* **Source text**
======

Sunday, June 22, 2014

Black Creek

  I've been thinking of "home" in recent times. I've traveled a lot in my later years. Honolulu, (beautiful place) Colorado Springs (to cold for my southern blood, but my son was born there) Tuscaloosa, Alabama (it's Alabama, it's southern, I live and work here but it's not "home." ) 

Where is home? Where you are born? Where you grew up? Where you got your first kiss or your first crush? In that case it would be Gadsden, Alabama and more specifically Walnut Park in Gadsden for me. Where you remember family and going to church and ball games? Attalla, Alabama and Altoona, Alabama for me. Still it's all in Etowah County. But, I've thought about home recently. It's Sunday afternoon and I was on the "Welcome to Gadsden" facebook page. Looking at pictures of Black Creek and Nocculula Falls. I should have known. Throw an old county slow dance song on the old stero on Stonewall Avenue and let me head out the door because my mother will start singing along with Loretta Lynn any minute now. ;-)

======

* **Data**

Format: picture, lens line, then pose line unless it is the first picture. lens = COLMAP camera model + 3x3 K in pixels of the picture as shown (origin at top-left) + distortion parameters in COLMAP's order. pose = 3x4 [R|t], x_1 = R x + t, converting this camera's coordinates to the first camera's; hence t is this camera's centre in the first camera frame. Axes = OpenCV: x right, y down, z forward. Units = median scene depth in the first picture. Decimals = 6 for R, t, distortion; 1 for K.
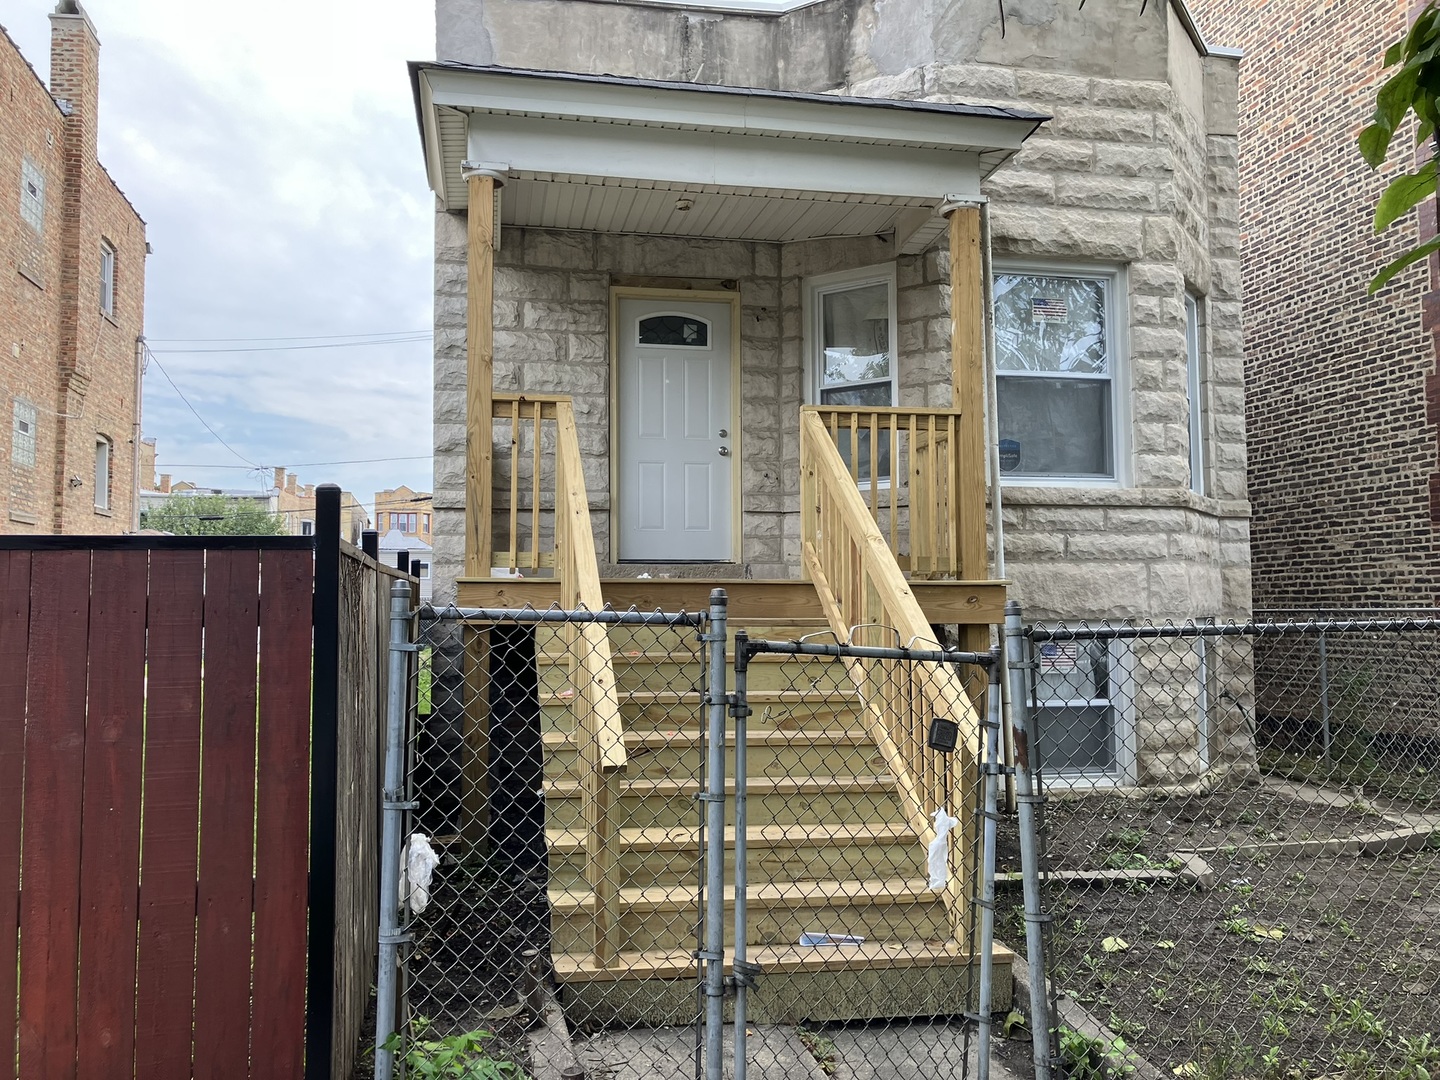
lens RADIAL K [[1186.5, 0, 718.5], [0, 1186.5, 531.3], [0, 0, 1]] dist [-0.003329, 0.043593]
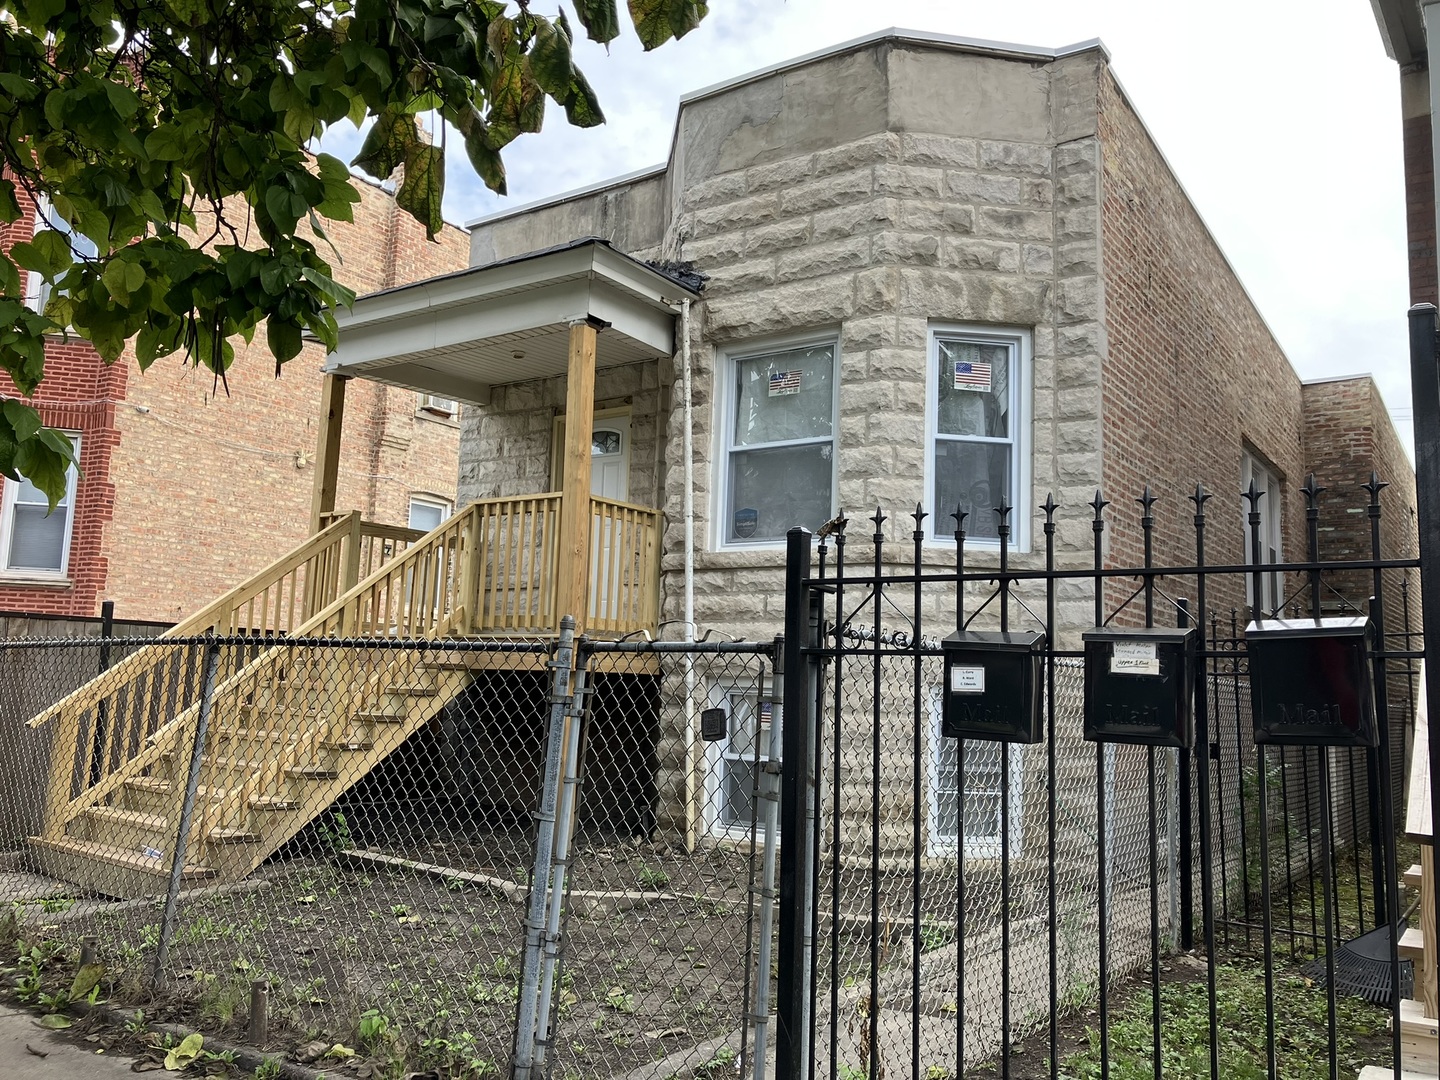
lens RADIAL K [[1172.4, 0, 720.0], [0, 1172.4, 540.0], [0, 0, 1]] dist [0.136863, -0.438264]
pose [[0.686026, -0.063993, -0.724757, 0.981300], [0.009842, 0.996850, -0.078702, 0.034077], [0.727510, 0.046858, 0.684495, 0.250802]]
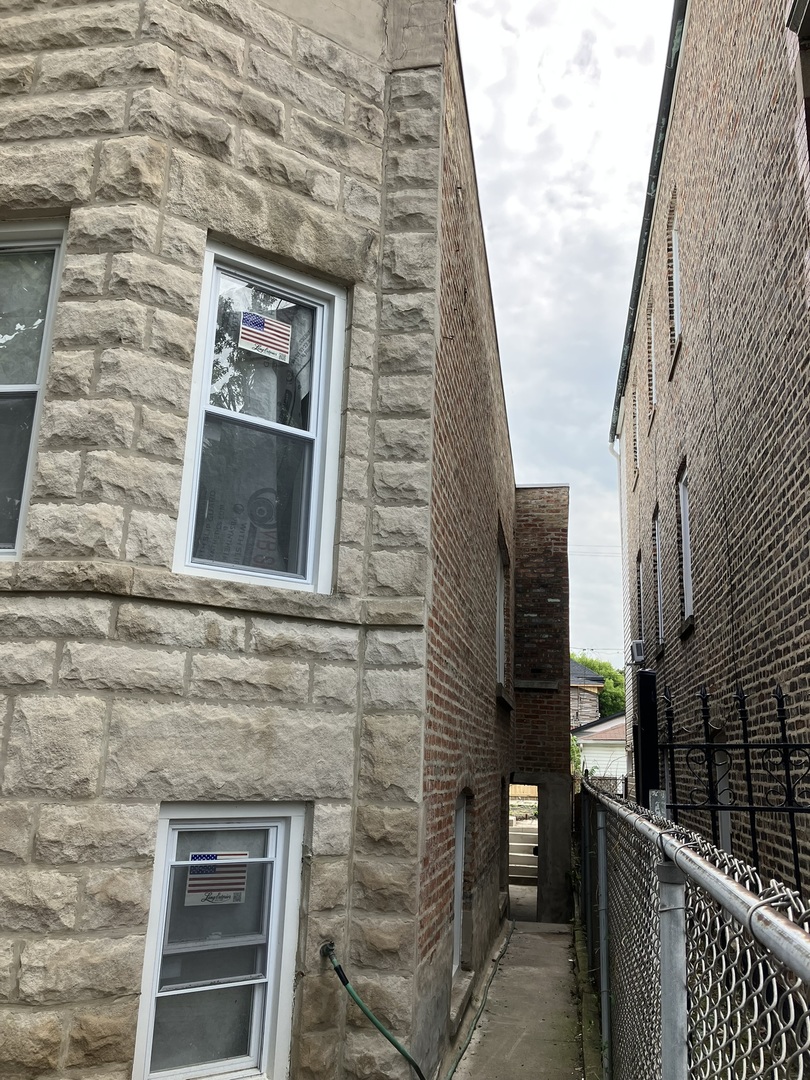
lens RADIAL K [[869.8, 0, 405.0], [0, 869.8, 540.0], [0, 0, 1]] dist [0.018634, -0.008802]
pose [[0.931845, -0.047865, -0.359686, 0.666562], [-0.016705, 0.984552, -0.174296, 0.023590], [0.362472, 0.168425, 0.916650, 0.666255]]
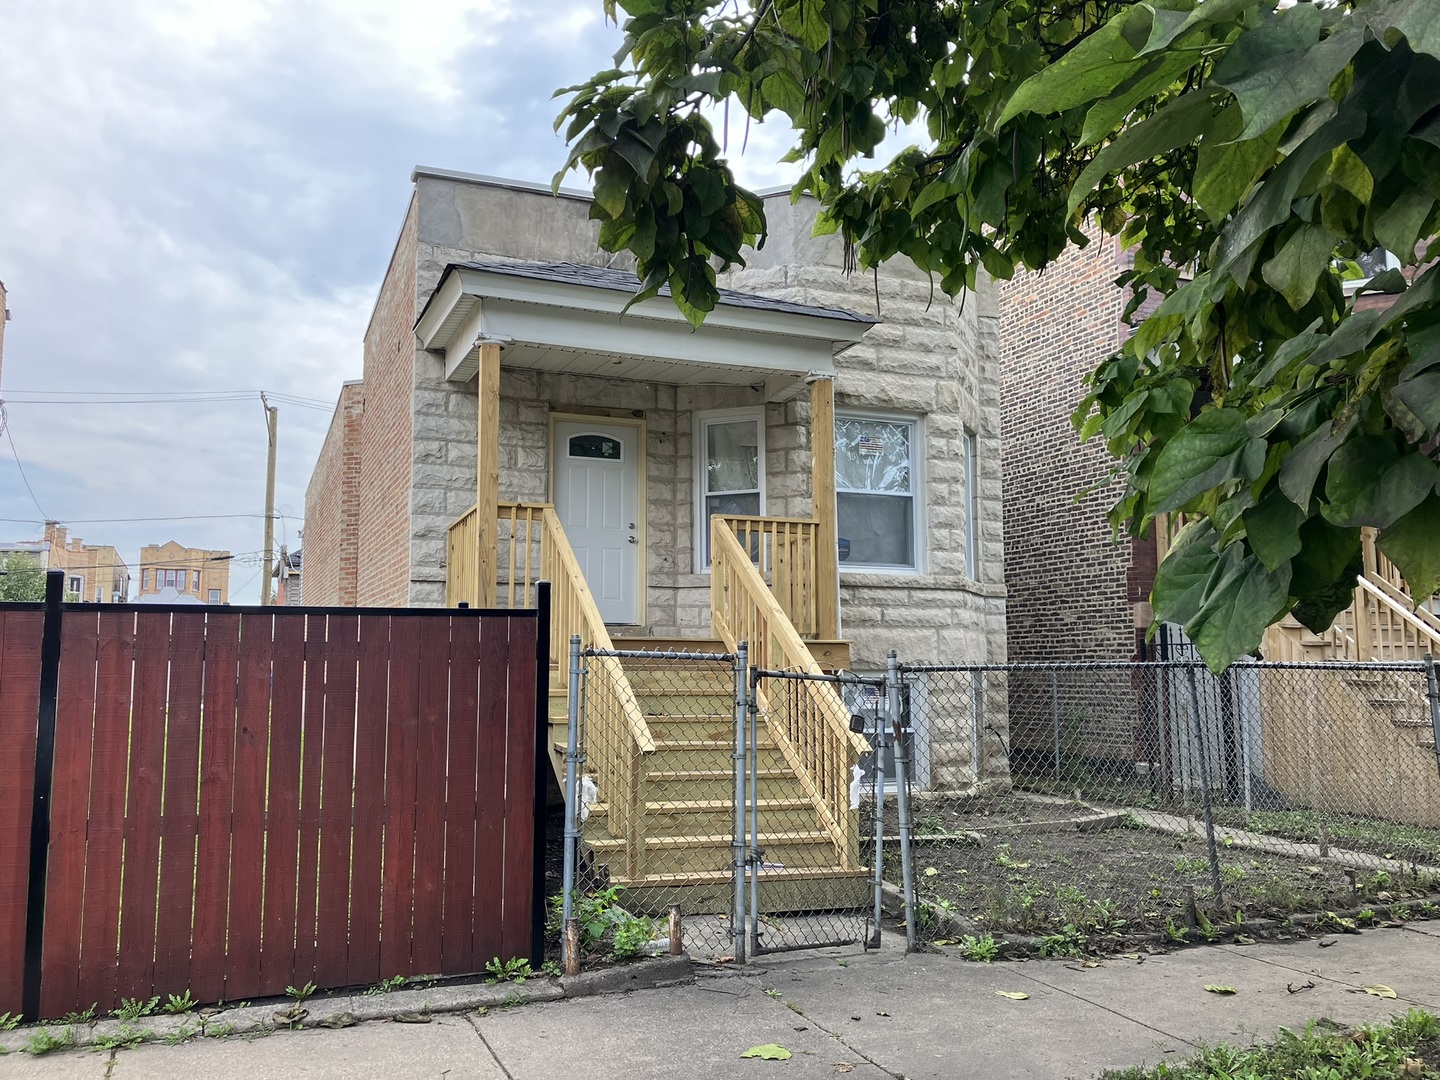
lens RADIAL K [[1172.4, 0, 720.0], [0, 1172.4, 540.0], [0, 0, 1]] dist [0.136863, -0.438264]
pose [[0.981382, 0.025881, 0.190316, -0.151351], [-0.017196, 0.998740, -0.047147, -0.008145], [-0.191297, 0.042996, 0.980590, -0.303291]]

======

* **Activity**
Continue the "Black Creek" reflection on home, starting right after its final sentence.

* **Result**
I was talking with a friend several years ago. He is from Gadsden but not from Alabama City. He said the people  from that area and especially from Walnut Park talk about it with fondness. A fondness that seems a little more intense than the way some people talk about the old neighborhoods they grew up in. But, all of us remember the days of our childhood no matter where we grew up. I have some good memories of Altoona, Alabama too. I remember going up to Prince's Drug Store (soda fountain, tables and chairs, classic) and looking at comic books and going next door and getting an ice cream cone and heading back to my grandparents house to eat my ice cream and read my comic book.

We lived all over Walnut Park. I remember taking my wife and touring the old neighborhood before we got married. We started on Chester Street. I said I lived there and right next door and my grandparents  lived there and right across the street. Then we headed on up to the corner of Chester and Stonewall and I said I lived right there. My best and oldest friends lived right over there where we just passed. Their neighbors that we played with lived right there. We headed down Stonewall and I said I lived there and then there. Wow, she said. You lived all over this neighborhood.

My stepdads parents lived on Webster Street. I walked to school sometime because back then walking to Walnut Park Elementary was not a big deal. My friend tells the story of getting sick at school one day. They let him walk home because he didn't feel well. No endless forms or phone calls or even worries. Just "go home." Much different time and place.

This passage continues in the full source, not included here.